Musicianship of this order has universal appeal. Yet the sound of a brass
band brings with it so many culturally specific associations: factory
chimneys, cobbled streets, cloth caps.
It is in Grimethorpe's interests to go beyond such stereotypes, if only to
continue erasing the attitude expressed in the first (1880) edition of
Grove's dictionary: "Of course, looked upon as high art culture, brass bands
are of no account." This is a band that, under Elgar Howarth's inspired and
ambitious leadership in the 1970s and '80s, commissioned and performed works
by Henze and Birtwistle.
It is also a band that, since October 13, 1992, has needed to broaden its
horizons. The closure of the pits left the West Yorkshire town with no
obvious reason to exist. The survival of the colliery band can be seen as
the community's main symbol of continuity, though trombonist Jonathan Beatty
points out: "Not all the locals are particularly proud of having the band.
When mines were open, there was a bit of annoyance that band members got off
working to go and play, that they seemed to get special treatment."

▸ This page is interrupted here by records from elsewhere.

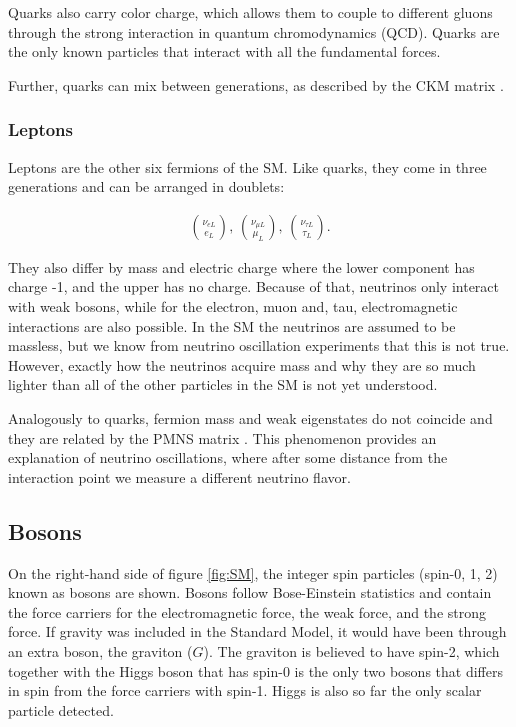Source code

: Quarks also carry color charge, which allows them to couple to different gluons through the strong interaction in quantum chromodynamics (QCD). Quarks are the only known particles that interact with all the fundamental forces. 

Further, quarks can mix between generations, as described by the CKM matrix \cite{thomson}.





\subsubsection{Leptons}
Leptons are the other six fermions of the SM. Like quarks, they come in three generations and can be arranged in doublets:

\begin{align}
    \binom{\nu_{eL}}{e_L} \text{,  } \binom{\nu_{\mu L}}{\mu_L} \text{,  } \binom{\nu_{\tau L}}{\tau_L}.
\end{align}

They also differ by mass and electric charge where the lower component has charge -1, and the upper has no charge. Because of that, neutrinos only interact with weak bosons, while for the electron, muon and, tau, electromagnetic interactions are also possible. In the SM the neutrinos are assumed to be massless, but we know from neutrino oscillation experiments that this is not true. However, exactly how the neutrinos acquire mass and why they are so much lighter than all of the other particles in the SM is not yet understood. 

Analogously to quarks, fermion mass and weak eigenstates do not coincide and they are related by the PMNS matrix \cite{thomson}. This phenomenon provides an explanation of neutrino oscillations, where after some distance from the interaction point we measure a different neutrino flavor. 


\subsection{Bosons}
On the right-hand side of figure \ref{fig:SM}, the integer spin particles (spin-0, 1, 2) known as bosons are shown. Bosons follow Bose-Einstein statistics and contain the force carriers for the electromagnetic force, the weak force, and the strong force. If gravity was included in the Standard Model, it would have been through an extra boson, the graviton ($G$). The graviton is believed to have spin-2, which together with the Higgs boson that has spin-0 is the only two bosons that differs in spin from the force carriers with spin-1. Higgs is also so far the only scalar particle detected.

The people of Grimethorpe are not renowned for sentimentality, in or out of
the band. The day an unpopular conductor found a noose hanging over his
rostrum is well remembered. No such unpleasant surprises awaited Peter
Bassano when he took his place as conductor for the two indoor concerts. It
was Bassano, a trombonist with the Philharmonia, who dreamed up
Grimethorpe's Paris excursion and negotiated with Cit de la Musique.
The programmes offered a potted history of the brass-band movement: operatic
and orchestral excerpts, the repertoire on which the first bands thrived;
outrageously florid solos (brilliant young cornet soloist Richard Marshall
tying his tongue into elaborate knots in The Carnival of Venice and Zelda);
and many of the imposing "test pieces" for contests, works which have become
the backbone of the bands' serious repertoire.

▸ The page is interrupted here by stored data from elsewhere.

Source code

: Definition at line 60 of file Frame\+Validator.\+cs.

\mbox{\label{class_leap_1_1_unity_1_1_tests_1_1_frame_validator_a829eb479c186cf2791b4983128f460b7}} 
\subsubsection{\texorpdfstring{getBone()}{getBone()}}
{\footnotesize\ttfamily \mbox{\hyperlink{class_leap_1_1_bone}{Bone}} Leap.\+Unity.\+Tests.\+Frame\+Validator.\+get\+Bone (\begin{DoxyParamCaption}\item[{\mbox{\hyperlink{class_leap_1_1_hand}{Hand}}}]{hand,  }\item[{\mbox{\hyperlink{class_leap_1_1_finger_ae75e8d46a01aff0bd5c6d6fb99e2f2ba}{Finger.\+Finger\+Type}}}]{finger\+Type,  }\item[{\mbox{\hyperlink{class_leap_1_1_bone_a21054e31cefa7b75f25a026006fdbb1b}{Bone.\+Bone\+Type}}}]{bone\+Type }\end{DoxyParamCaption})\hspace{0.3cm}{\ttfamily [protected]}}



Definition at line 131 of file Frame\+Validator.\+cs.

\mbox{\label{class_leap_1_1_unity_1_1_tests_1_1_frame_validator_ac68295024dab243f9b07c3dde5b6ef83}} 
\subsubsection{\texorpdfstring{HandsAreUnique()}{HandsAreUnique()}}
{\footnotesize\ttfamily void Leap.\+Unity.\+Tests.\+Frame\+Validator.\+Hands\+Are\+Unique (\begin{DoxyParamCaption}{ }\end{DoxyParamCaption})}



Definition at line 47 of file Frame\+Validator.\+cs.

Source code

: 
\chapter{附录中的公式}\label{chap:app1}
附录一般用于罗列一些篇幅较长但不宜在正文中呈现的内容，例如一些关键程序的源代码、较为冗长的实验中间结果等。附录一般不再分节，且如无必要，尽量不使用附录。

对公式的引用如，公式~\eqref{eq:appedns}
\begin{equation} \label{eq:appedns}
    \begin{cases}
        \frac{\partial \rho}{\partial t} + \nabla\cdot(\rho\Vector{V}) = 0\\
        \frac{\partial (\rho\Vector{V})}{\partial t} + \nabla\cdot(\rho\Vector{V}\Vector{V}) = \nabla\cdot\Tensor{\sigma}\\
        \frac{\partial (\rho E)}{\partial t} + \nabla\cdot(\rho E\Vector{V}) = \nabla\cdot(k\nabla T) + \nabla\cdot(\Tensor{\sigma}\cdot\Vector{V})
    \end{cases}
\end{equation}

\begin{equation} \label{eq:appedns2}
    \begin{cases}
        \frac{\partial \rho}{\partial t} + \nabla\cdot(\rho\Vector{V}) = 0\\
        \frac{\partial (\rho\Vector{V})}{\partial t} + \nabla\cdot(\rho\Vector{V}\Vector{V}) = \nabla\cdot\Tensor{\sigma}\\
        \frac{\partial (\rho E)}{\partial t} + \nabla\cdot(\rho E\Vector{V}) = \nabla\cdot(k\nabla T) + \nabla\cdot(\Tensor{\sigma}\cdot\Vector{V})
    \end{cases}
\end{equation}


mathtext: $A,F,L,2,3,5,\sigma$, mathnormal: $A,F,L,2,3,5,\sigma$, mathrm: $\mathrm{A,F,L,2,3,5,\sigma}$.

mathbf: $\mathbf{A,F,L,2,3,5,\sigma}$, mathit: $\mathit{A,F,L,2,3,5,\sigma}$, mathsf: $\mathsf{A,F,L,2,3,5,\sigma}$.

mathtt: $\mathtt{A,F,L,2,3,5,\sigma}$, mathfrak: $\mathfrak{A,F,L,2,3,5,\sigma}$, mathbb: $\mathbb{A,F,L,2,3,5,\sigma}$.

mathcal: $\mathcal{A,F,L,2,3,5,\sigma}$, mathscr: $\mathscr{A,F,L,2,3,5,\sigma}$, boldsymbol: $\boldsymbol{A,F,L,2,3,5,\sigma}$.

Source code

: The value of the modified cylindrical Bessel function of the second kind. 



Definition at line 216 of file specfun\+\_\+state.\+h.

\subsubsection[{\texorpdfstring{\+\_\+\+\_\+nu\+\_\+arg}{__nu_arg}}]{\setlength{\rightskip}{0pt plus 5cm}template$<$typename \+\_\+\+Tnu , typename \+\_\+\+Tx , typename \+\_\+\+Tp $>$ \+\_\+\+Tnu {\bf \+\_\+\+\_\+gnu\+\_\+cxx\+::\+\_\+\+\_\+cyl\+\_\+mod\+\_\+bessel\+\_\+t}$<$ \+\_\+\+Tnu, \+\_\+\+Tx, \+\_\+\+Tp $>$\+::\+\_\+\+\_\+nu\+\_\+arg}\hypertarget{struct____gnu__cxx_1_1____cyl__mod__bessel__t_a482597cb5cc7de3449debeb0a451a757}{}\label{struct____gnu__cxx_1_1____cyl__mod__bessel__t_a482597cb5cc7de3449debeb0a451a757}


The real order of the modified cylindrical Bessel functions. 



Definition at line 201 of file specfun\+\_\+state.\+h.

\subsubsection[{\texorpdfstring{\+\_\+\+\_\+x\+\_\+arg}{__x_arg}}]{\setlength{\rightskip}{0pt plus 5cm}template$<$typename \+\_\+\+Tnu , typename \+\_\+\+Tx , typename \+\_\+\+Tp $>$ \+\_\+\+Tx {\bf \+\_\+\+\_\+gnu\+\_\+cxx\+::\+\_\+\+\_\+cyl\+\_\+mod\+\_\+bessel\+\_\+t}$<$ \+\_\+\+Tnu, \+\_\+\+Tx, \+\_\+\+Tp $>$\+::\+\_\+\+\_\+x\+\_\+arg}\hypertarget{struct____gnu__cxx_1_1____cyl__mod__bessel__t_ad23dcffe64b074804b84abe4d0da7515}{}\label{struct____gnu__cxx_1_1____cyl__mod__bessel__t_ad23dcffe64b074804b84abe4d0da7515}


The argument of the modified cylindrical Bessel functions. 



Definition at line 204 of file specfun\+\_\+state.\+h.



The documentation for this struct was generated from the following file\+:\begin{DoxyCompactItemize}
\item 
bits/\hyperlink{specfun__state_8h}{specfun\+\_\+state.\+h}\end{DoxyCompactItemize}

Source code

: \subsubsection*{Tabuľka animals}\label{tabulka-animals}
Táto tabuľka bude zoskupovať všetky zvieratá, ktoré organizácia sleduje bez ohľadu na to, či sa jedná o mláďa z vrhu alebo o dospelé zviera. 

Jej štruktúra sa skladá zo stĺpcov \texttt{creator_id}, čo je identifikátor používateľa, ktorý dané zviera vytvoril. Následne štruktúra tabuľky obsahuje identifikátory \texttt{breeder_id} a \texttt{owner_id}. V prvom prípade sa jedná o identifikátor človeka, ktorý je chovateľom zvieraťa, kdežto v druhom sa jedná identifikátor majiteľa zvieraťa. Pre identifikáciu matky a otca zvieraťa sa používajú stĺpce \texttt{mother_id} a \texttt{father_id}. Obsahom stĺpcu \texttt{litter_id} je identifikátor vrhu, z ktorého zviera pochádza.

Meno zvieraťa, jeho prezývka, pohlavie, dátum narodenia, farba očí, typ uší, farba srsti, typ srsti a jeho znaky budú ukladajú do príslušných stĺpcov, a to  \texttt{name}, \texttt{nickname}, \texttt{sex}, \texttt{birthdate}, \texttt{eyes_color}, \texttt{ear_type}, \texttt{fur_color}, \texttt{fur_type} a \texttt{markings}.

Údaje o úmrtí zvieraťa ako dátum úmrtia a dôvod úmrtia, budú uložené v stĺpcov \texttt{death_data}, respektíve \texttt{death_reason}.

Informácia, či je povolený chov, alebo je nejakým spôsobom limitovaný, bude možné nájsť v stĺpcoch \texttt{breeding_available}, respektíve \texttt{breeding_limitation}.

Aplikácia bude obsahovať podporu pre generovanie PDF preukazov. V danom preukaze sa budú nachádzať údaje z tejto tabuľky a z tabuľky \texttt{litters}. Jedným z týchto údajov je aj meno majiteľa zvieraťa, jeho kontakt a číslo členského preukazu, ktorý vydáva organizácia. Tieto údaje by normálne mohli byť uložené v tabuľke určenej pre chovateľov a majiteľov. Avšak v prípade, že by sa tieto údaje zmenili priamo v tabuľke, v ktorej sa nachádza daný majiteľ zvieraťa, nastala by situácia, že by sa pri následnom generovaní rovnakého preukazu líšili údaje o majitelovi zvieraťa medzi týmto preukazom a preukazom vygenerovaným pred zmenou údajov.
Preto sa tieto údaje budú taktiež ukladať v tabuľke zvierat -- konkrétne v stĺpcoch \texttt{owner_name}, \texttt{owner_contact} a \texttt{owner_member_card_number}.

Among the less austere moments, Gounod's aria Lend Me Your Aid, arranged as
a trombone solo by J Ord-Hume, found Jonathan Beatty in commanding form, his
phrasing as clean as his tone, the vibrato intrinsic to the band style
perfectly integrated into the bel canto.
Richness and variety of tone are Grimethorpe's great strengths. Bassano had
clearly worked on refinement of balance and colour, being less concerned
with the ultra-precision insisted on by specialist band directors, steeped
in competition culture. Percy Fletcher's Labour and Love (a test piece for
the 1913 National Championships), growled and purred, sang and scorched.
Eric Ball's Resurgam (written for the 1950 British Open) used all these
resources to generate even more emotional power.

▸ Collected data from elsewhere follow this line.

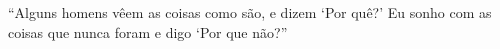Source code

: ``Alguns homens vêem as coisas como são, e dizem ‘Por quê?’ Eu sonho com as coisas que nunca foram e digo ‘Por que não?''



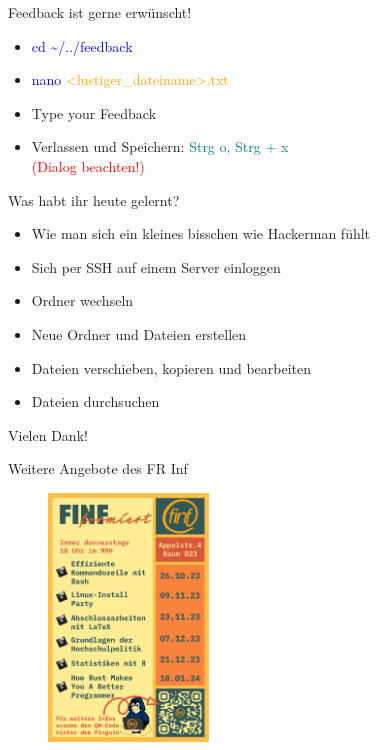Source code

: \documentclass[t, xcolor=dvipsnames]{beamer}
\begin{document}
\begin{frame}{\huge{Feedback ist gerne erwünscht!}}
    \vspace{5mm}
    \normalsize
    \begin{itemize}
        \item \textcolor{blue}{cd \textasciitilde/../feedback}
        \item \textcolor{blue}{nano } \textcolor{orange}{<lustiger\_dateiname>.txt}
        \item Type your Feedback
        \item Verlassen und Speichern: \textcolor{teal}{Strg o, Strg + x}\\ \textcolor{red}{(Dialog beachten!)}
    \end{itemize}
    
\end{frame}

\begin{frame}{Was habt ihr heute gelernt?}
\begin{itemize}
    \item Wie man sich ein kleines bisschen wie Hackerman fühlt
    \item Sich per SSH auf einem Server einloggen
    \item Ordner wechseln
    \item Neue Ordner und Dateien erstellen
    \item Dateien verschieben, kopieren und bearbeiten
    \item Dateien durchsuchen
\end{itemize}

\vspace{15mm}
    \huge{Vielen Dank!}
    
\end{frame}

\begin{frame}{Weitere Angebote des FR Inf}
    \begin{figure}
        \centering
        \includegraphics[width=0.38\textwidth]{basicsofbash/graphics/finformiert Poster 2023 v8.png}
    \end{figure}
\end{frame}
\end{document}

Resurgam is a declaration of the composer's faith as a Salvationist; the
under-appreciated importance of the Salvation Army to British banding was
something of a sub-plot to the concerts. Brassed Off's influence was another
more commercially aware strand to the programmes. After all, the Grimethorpe
band provided the movie's soundtrack and the screenplay was largely their
own story. Mark Walters's firm, caressing flugelhorn solo in Concerto
d'Aranjuez, a memorable part of the film score, brought the house down.
There was also a world premiere: Andrew Powell's Themes and Episodes:
Falstaff. With a drive and incisiveness derived from pop music, an evocative
whimsicality drawing on centuries of English music, the piece used the band
in unconventional but effective ways.
After Michael Dodd's stylish and mellow playing of Joseph Horovitz's
Euphonium Concerto, the final concert closed with a masterpiece of the brass
band genre, John McCabe's Cloudcatcher Fells. The towering climax was an
awe-inspiring demonstration of how much the band had kept in reserve
throughout their concentrated and discriminating performance.
Although diminished by post-World Cup fatigue and summer exodus, the Paris
audience was tremendously enthusiastic in its reception for all three
concerts. The band's majestic music-making seemed to vindicate Jonathan
Beatty's optimism for the future of a style of music too often viewed with
distorting nostalgia: "Even though there's a tradition, there's nothing
holding bands back. You can do anything with a band."